What is being asked: Only the lines with the string "center" are needed; return each of them from the entries below.

Dataset content:

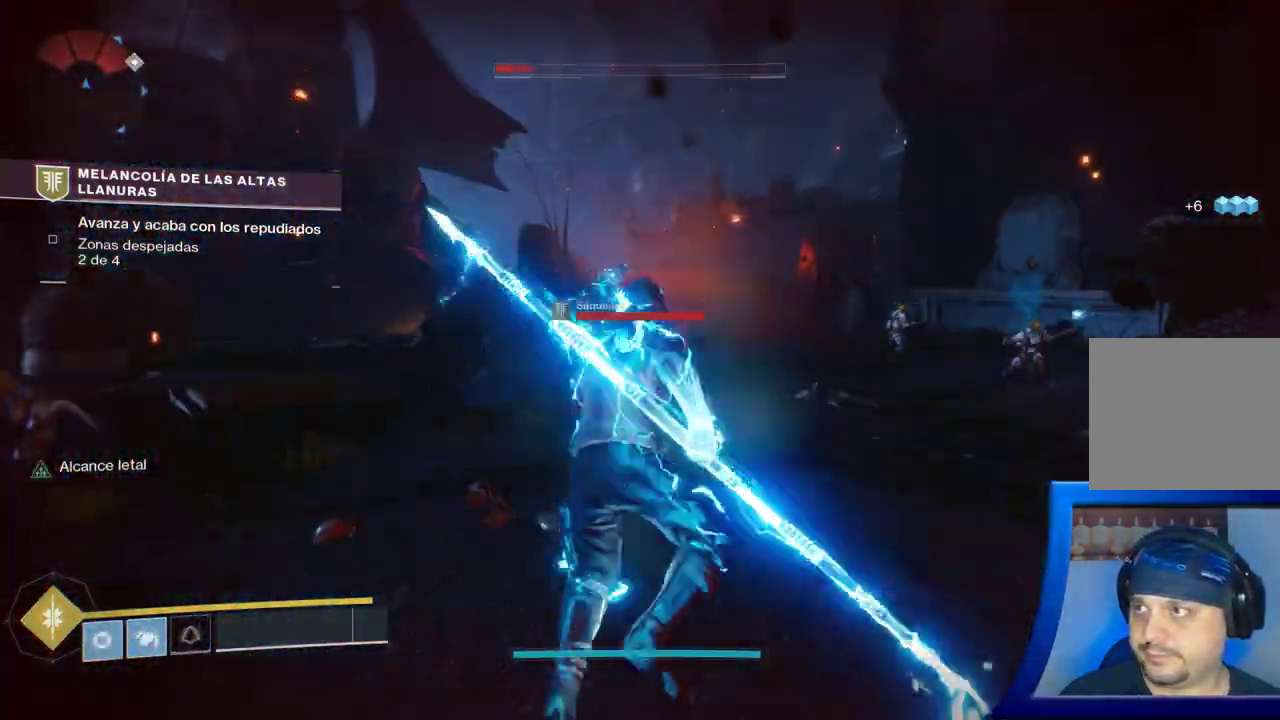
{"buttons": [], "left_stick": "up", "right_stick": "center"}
==
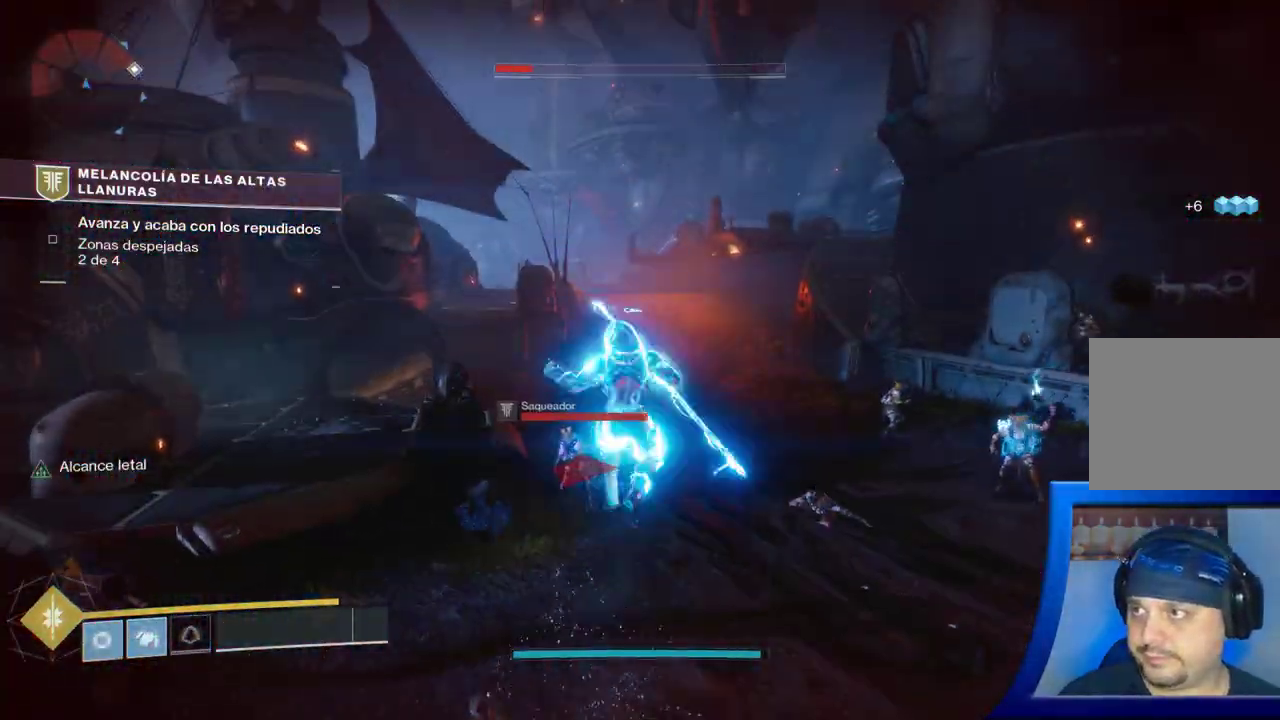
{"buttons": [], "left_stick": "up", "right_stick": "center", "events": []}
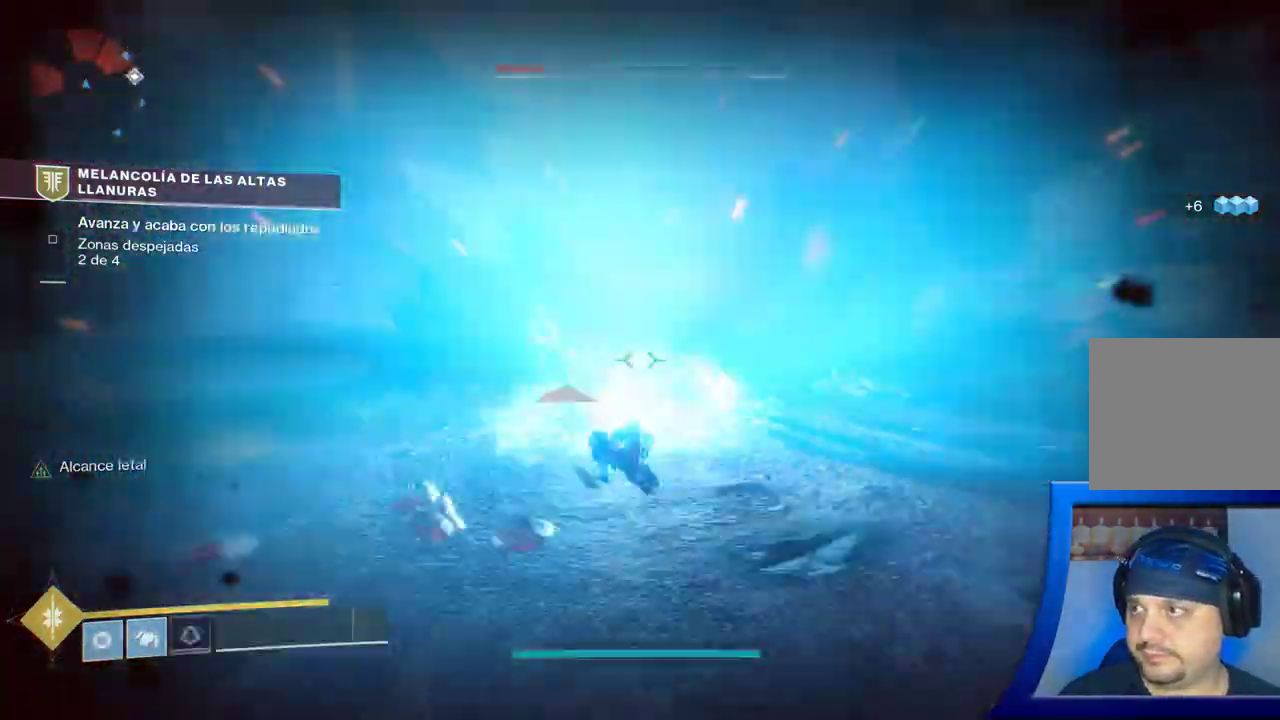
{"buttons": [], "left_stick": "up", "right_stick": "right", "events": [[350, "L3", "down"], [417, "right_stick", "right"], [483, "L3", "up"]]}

Exercise solution:
{"buttons": [], "left_stick": "up", "right_stick": "center"}
{"buttons": [], "left_stick": "up", "right_stick": "center", "events": []}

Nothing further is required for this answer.